[Data listing — start]
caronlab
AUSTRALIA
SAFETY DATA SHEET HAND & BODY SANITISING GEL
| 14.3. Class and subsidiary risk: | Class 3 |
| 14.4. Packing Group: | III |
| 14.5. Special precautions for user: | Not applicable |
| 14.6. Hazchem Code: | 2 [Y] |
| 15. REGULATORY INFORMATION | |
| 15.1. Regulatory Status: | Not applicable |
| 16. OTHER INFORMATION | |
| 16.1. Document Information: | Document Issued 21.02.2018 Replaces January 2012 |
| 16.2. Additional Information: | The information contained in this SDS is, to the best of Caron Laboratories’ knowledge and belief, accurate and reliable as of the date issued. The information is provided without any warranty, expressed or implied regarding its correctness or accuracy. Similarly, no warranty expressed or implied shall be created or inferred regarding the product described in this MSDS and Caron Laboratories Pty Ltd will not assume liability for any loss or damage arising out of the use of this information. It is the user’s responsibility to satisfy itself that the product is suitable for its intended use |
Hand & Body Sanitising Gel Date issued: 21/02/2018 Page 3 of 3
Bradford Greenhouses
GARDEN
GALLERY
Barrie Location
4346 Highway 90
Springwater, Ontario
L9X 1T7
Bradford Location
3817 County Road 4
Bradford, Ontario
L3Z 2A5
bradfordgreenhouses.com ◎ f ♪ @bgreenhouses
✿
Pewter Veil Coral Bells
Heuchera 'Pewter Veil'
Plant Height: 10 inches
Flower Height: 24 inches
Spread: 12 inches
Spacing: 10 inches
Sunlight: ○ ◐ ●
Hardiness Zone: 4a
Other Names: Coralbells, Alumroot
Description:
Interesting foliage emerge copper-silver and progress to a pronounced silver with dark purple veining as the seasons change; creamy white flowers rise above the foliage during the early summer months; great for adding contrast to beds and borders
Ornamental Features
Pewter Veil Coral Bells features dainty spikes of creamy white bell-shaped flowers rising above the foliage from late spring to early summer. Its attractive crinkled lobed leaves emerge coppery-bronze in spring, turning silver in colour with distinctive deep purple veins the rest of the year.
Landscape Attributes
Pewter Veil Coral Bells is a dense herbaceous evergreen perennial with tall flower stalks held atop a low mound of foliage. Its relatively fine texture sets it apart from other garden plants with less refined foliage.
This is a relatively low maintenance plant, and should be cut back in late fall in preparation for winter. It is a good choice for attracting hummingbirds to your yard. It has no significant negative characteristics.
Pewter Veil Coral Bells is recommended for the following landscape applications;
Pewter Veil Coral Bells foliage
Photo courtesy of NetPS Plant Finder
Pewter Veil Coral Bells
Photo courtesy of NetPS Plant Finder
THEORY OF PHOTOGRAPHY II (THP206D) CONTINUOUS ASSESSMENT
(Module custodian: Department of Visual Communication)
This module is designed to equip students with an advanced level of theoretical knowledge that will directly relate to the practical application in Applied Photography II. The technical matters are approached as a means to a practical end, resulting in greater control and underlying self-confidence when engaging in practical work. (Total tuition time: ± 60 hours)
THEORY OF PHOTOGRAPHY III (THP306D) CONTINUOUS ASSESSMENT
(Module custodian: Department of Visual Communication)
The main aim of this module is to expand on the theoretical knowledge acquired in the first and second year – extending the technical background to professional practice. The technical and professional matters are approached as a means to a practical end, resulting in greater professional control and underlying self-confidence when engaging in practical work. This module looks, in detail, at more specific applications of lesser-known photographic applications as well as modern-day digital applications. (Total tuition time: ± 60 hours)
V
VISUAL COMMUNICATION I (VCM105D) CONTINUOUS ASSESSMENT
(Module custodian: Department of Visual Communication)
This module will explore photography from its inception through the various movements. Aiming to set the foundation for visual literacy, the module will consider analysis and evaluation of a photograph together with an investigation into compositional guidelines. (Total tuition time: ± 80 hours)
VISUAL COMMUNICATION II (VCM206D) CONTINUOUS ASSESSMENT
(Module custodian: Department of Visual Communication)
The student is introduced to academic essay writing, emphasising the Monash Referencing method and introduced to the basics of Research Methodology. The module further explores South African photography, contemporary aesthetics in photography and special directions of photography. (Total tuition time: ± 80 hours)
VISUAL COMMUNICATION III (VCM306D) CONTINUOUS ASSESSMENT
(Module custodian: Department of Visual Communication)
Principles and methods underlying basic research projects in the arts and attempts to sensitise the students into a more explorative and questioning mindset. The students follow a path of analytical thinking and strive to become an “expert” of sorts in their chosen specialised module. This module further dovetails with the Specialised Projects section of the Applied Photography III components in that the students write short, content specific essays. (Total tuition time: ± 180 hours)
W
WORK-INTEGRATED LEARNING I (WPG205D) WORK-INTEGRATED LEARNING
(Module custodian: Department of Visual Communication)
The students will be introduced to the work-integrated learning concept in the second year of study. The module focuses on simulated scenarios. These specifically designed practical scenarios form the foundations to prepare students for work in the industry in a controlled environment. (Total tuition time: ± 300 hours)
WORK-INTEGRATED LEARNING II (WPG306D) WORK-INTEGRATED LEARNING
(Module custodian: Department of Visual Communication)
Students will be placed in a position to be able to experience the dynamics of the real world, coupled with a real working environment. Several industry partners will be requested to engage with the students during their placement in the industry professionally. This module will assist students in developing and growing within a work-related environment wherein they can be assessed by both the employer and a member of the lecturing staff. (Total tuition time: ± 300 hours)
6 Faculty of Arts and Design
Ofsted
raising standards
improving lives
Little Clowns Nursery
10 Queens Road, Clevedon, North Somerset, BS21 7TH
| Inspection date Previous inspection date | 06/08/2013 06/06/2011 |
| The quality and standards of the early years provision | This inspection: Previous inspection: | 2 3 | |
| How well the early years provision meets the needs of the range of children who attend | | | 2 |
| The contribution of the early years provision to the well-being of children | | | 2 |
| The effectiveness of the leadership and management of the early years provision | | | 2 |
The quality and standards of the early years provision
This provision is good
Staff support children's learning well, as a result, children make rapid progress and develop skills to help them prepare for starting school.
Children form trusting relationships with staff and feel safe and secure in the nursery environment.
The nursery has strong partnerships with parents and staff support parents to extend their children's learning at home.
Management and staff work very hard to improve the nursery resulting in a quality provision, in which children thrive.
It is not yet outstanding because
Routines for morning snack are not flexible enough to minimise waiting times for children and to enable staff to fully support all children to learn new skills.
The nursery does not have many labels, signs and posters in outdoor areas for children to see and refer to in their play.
[Data listing — finish]
◆ What this task involves
Using the entries above, give back exactly the line containing "4346 Highway 90", the line containing "Landscape Attributes", and every line between them, and nothing else.

◆ Solution to this problem
4346 Highway 90
Springwater, Ontario
L9X 1T7
Bradford Location
3817 County Road 4
Bradford, Ontario
L3Z 2A5
bradfordgreenhouses.com ◎ f ♪ @bgreenhouses
✿
Pewter Veil Coral Bells
Heuchera 'Pewter Veil'
Plant Height: 10 inches
Flower Height: 24 inches
Spread: 12 inches
Spacing: 10 inches
Sunlight: ○ ◐ ●
Hardiness Zone: 4a
Other Names: Coralbells, Alumroot
Description:
Interesting foliage emerge copper-silver and progress to a pronounced silver with dark purple veining as the seasons change; creamy white flowers rise above the foliage during the early summer months; great for adding contrast to beds and borders
Ornamental Features
Pewter Veil Coral Bells features dainty spikes of creamy white bell-shaped flowers rising above the foliage from late spring to early summer. Its attractive crinkled lobed leaves emerge coppery-bronze in spring, turning silver in colour with distinctive deep purple veins the rest of the year.
Landscape Attributes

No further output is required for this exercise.